—Vous avez raison, dit Rodolphe en se contenant à peine, vous avez raison, je serai calme, je ne la verrai pas encore, j'attendrai que ma première émotion soit apaisée. Ah! c'est trop, trop en un jour! ajouta-t-il d'une voix altérée. Puis, s'adressant à Mme d'Harville et lui tendant la main, il s'écria, dans une effusion de reconnaissance indicible: Je suis pardonné... vous êtes l'ange de la rédemption.

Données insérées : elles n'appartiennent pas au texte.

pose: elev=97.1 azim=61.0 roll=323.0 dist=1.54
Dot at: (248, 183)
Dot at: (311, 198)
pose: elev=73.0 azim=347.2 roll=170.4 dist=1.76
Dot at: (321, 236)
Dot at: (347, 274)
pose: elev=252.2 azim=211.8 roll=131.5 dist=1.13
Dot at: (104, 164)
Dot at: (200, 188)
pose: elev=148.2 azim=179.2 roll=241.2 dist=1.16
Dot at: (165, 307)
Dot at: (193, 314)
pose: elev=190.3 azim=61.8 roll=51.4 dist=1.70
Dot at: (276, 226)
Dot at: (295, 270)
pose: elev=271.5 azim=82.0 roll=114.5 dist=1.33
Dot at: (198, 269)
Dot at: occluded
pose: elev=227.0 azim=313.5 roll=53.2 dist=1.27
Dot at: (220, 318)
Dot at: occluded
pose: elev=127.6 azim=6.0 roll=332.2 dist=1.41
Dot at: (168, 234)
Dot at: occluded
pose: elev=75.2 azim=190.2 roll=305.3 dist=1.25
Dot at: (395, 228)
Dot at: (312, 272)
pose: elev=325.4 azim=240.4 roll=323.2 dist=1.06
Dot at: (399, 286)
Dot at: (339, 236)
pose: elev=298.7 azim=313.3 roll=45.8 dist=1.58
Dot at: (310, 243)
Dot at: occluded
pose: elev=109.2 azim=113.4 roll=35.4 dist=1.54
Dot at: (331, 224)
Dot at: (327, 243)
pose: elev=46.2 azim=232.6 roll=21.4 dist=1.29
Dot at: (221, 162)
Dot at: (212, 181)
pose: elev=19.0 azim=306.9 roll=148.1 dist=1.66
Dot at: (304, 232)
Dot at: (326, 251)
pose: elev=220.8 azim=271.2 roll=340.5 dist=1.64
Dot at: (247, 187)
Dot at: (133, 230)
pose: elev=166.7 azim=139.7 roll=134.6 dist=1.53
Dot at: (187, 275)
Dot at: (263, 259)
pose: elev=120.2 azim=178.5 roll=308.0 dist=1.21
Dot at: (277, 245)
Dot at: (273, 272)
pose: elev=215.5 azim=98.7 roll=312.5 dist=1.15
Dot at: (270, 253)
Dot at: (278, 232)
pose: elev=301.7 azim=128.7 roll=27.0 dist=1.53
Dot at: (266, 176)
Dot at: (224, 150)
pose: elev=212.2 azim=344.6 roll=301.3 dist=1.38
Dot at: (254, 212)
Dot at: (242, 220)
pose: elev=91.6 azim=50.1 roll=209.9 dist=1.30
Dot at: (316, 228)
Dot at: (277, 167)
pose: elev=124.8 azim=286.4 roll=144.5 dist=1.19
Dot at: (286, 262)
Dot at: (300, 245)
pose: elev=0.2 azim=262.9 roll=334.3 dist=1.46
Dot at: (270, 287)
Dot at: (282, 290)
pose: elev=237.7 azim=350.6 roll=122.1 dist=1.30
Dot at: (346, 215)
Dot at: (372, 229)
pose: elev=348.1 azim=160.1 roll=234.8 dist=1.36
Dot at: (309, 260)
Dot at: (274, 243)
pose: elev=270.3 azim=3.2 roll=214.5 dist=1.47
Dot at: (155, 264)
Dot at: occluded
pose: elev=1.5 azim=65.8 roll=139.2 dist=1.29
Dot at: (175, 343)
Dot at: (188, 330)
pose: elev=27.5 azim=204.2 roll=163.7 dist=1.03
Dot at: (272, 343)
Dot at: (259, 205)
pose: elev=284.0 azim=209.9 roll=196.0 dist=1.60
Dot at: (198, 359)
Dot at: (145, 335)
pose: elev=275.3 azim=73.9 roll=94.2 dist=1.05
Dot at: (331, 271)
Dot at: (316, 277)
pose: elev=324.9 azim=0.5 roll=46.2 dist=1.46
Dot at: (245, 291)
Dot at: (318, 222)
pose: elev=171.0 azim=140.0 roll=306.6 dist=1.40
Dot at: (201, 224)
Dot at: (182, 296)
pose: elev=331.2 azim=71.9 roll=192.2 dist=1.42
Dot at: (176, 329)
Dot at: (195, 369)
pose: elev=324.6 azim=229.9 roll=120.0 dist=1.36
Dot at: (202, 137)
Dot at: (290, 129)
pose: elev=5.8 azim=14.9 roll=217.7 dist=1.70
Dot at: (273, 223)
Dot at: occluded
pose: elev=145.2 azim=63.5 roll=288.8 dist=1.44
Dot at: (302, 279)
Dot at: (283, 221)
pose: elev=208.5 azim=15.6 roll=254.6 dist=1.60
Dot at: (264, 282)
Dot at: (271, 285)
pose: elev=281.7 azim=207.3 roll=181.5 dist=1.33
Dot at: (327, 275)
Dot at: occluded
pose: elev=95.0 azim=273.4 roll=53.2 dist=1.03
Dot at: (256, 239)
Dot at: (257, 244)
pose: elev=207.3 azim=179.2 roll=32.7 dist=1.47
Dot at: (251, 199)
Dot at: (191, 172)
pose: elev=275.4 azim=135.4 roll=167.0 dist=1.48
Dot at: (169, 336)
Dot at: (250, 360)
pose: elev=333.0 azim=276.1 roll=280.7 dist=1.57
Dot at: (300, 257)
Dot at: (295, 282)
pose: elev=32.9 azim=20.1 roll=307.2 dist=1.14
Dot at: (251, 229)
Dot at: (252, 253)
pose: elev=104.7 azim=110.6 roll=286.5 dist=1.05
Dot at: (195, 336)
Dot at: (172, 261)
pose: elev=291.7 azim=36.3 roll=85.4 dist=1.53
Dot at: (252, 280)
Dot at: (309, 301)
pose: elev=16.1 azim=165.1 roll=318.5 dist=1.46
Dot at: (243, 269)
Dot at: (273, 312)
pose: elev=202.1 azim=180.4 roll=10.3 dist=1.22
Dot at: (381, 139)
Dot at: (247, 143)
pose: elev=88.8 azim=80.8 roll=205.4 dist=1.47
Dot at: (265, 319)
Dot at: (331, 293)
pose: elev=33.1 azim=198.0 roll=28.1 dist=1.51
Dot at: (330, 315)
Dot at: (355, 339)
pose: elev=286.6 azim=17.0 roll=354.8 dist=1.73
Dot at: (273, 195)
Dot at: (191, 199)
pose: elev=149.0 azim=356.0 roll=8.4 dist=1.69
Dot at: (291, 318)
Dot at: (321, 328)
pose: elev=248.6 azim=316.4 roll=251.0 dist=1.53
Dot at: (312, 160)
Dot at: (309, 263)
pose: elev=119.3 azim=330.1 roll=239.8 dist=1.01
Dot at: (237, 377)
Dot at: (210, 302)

—Monseigneur, vous m'avez rendu mon père, Dieu veut que je vous ramène votre enfant, répondit Clémence. Mais, à mon tour je vous demande pardon de ma faiblesse. Cette révélation si subite, si inattendue, m'a bouleversée. J'avoue que je n'aurai pas le courage d'aller chercher Fleur-de-Marie, mon émotion l'effrayerait.

—Et comment l'a-t-on sauvée? qui l'a sauvée? s'écria Rodolphe. Voyez mon ingratitude, je ne vous avais pas encore fait cette question.

—Au moment où elle se noyait, elle a été retirée de l'eau par une femme courageuse.

—Vous la connaissez?

—Demain elle viendra chez moi.

—La dette est immense, dit le prince, mais je saurai l'acquitter.

—Comme j'ai été bien inspirée, mon Dieu, en n'amenant pas Fleur-de-Marie avec moi! dit la marquise, cette scène lui eût été funeste.

—Il est vrai, madame, dit Murph, c'est un hasard providentiel qu'elle ne soit pas ici.

—J'ignorais si monseigneur désirait être connu d'elle, et je n'ai pas voulu la lui présenter sans le consulter.